# How many Imitators in a 12x12x18 exo-terra?



## brandonlai (May 7, 2007)

Hey guys

I talked to a store about this question and they said a trio would be fine. 
does that sound weird to you?

I was thinking of getting the 12x12x18 exo terra and i wanted imitators in there, could i responsibly and safely do a pair or a trio of them?

thanks
Brandon


----------



## MonopolyBag (Jun 3, 2007)

I am not a frog expert, only getting into darts now, but I think "THINK" that with the imitators, a couple would do best, unless you have a HUGE vivarium, even then fighting may occur.

The tank size you said is a bit small. I am goign to be building my own vivarium, only because the enxt size up exo-terra 18"x18" base is too big. So I am doing 15"x15". You may want to think about building your own tank, you can get mroe creative and also personally I do not like that black plastic piece on the front of the exo-terra vivariums. It gets in the way and only takes away from the vivariums looks if you end up putting alot of time into furnishing it and planting nice plants.


----------



## leucofrog (Dec 16, 2006)

2..


----------



## defaced (May 23, 2005)

A pair. That tank is approximately 11 gallons.


----------



## slaytonp (Nov 14, 2004)

Imitators do get along well in groups, and in fact, in my own experience with them, are more entertaining and show more breeding activity in groups than in isolated pairs. While the females in particular will fight, and certainly do so, they are athletic and don't seem to do any real harm or even intimidate each other a great deal. It's not so much about "territory" as you will find with tinctorius, but breeding competition. However, more than a single pair does need more room than 11 gallons, albeit not a huge amount. If you stick to the 5 gallon per frog guidelines, have a lot of vertical background space with several bromes, they are fine in groups. I wouldn't put more than 2 of any dart species in 11 gallons.


----------

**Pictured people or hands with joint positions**
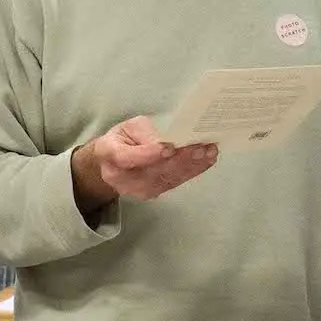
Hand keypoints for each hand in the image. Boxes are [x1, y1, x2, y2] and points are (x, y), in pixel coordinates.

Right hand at [70, 116, 217, 210]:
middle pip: (154, 171)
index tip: (170, 148)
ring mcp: (138, 190)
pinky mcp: (153, 194)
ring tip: (209, 153)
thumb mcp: (129, 127)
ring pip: (168, 178)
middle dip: (180, 160)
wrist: (112, 164)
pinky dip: (192, 171)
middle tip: (201, 148)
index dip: (150, 154)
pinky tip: (206, 161)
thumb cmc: (122, 140)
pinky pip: (175, 182)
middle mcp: (123, 178)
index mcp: (112, 156)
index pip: (130, 158)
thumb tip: (168, 140)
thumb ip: (145, 132)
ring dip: (191, 166)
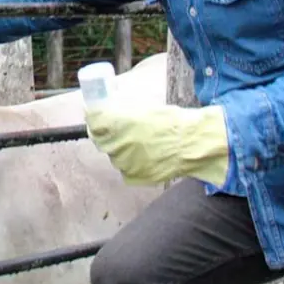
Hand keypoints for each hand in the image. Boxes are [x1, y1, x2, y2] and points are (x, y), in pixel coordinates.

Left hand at [85, 103, 230, 185]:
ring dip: (121, 149)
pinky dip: (132, 164)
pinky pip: (126, 170)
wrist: (191, 144)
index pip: (92, 119)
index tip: (96, 114)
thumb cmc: (171, 120)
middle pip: (100, 139)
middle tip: (118, 129)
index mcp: (115, 122)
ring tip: (141, 144)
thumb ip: (122, 108)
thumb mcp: (144, 106)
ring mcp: (123, 164)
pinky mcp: (133, 177)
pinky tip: (146, 157)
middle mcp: (115, 144)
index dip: (94, 116)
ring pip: (114, 156)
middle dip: (106, 134)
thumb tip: (106, 105)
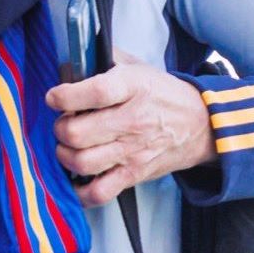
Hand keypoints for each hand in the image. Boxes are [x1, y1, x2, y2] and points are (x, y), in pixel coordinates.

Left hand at [45, 50, 216, 207]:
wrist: (199, 125)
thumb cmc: (162, 94)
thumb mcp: (138, 67)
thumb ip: (104, 59)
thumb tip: (71, 62)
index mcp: (133, 88)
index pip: (96, 92)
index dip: (66, 96)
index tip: (54, 97)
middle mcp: (132, 121)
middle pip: (79, 133)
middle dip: (61, 128)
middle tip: (64, 123)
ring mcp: (133, 151)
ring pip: (82, 163)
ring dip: (65, 155)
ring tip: (69, 146)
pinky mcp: (134, 175)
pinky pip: (99, 192)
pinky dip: (80, 190)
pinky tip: (78, 176)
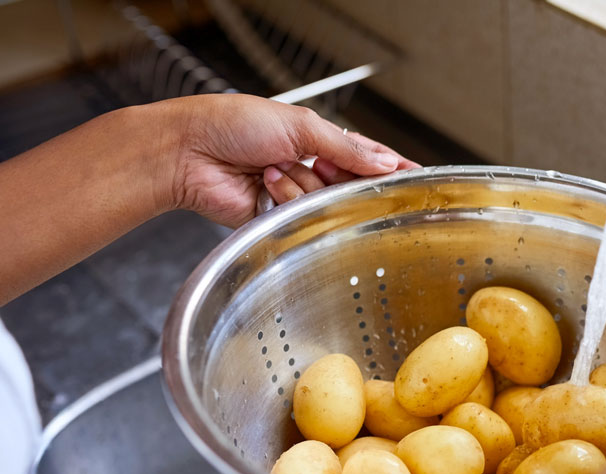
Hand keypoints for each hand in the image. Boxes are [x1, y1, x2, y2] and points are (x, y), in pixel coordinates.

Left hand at [161, 94, 417, 226]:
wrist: (189, 152)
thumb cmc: (232, 124)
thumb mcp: (299, 125)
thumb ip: (346, 147)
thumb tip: (382, 163)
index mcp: (315, 138)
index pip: (364, 155)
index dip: (389, 167)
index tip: (416, 177)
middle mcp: (306, 167)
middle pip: (347, 184)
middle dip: (336, 176)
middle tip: (319, 165)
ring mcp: (292, 193)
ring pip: (323, 201)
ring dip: (300, 184)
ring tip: (273, 168)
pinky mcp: (276, 218)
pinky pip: (298, 215)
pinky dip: (284, 198)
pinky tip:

**YOUR GOAL**
In the forum thread about keeping imitators, roughly how many gallons does the 12x12x18 Exo Terra tank hold?

**SOLVED EXERCISE**
About 11 gallons.